The AC examines the effectiveness of the Group’s internal control systems. The many assurance mechanisms
operating are supplemented by the Internal Auditor’s reviews of the effectiveness of the Group’s material internal
controls, including financial, operational and compliance and information technology controls. Any material non-
compliance or failures in internal controls and recommendations for improvements are reported to the AC. The
AC reviews the effectiveness of the actions taken by Management on the recommendations made by the Internal
Auditors in this respect.
In addition, the Group has set up an executive Risk Management Committee (“RMC”) to oversee that
appropriate risk management policies are put in place and there are processes to evaluate the risks monitored
under the ERM framework. The RMC, comprising members of the Senior Management team, is responsible for
setting the direction of corporate risk management and monitoring the implementation of risk management
policies and procedures.
The RMC has established an enhanced risk management policy to provide guidance to Management on key risk
parameters. The significant risks in the Group’s business, including mitigating measures, were also reviewed by the
RMC and reported to the AC and the Board. Risk registers are maintained by the business and operational units
which identify the key risks facing the Group’s business and the internal controls in place to manage those risks.

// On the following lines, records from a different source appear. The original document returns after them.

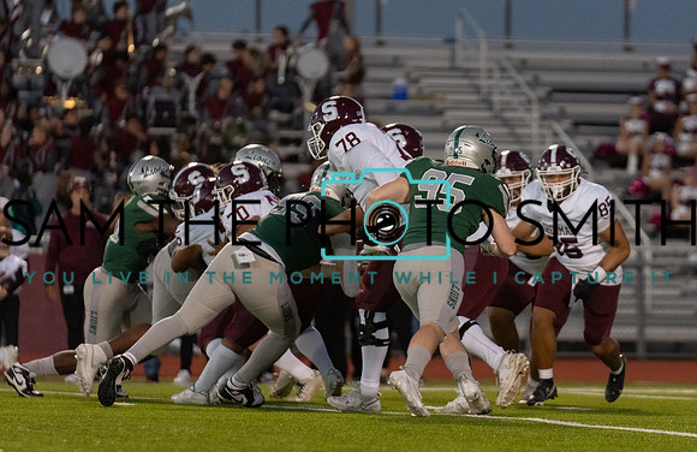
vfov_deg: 4.3
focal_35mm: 312
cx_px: 423
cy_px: 251
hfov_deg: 6.7
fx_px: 5993
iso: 5000
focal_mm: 200
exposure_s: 1/1250
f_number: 2.8
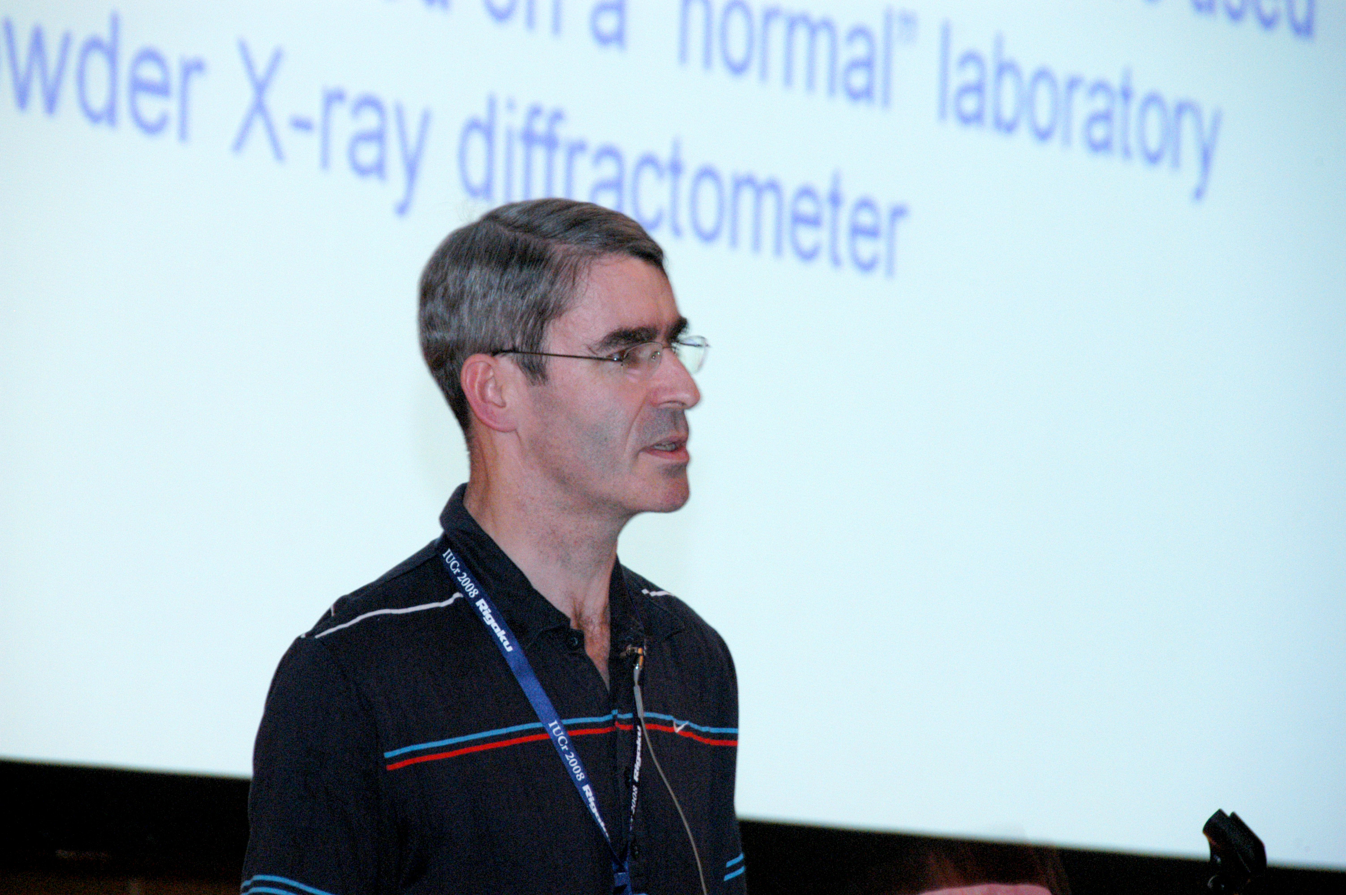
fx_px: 9526
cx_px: 673
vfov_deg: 5.4
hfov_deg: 8.1
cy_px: 448
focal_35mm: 255
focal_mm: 170
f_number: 6.7
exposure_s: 1/15
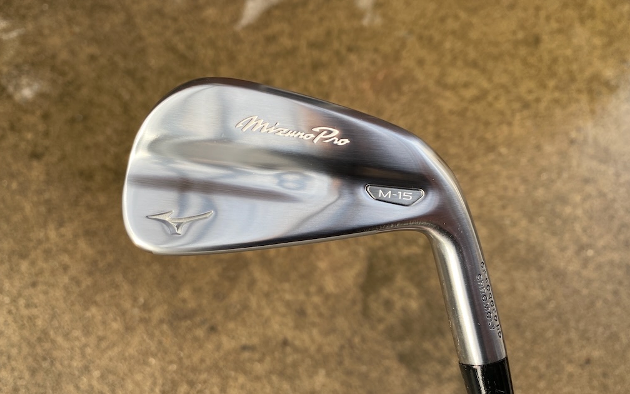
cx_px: 313
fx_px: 481
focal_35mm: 28
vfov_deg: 44.4
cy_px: 225
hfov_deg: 66.5
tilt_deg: -63.1
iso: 32
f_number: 1.8
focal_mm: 4.25
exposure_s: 1/389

These risks have been categorized as strategic, operational, financial or compliance risks and the main areas of
financial risk, faced by the Group are foreign currency exchange risk, interest rate risk, credit risk and liquidity risk.
The RMC together with the President and Group Financial Controller have confirmed to the AC and the Board
the adequacy and effectiveness of the risk management system and internal controls.
The AC, with the assistance of the Internal and External Auditors, reviews and reports to the Board on the
adequacy of the Company’s system of internal controls, including financial, operational, compliance and
information technology controls and taking into consideration the risk management perspective.
The AC may examine whatever aspects it deems appropriate of the Group’s financial affairs, its internal and
external audits and its exposure to risks of a regulatory or legal nature. It keeps under review the effectiveness of
the Company’s system of accounting and internal financial controls, for which the directors are responsible. It also
keeps under review the Company’s programme to monitor compliance with its legal, regulatory and contractual
obligations.
The Board has received written assurance from the President and Group Financial Controller:
(a)
that the financial records have been properly maintained and the financial statements give true and fair
view of the Group’s operations and finances; and
(b)
regarding the effectiveness of the Group’s risk management and internal control systems.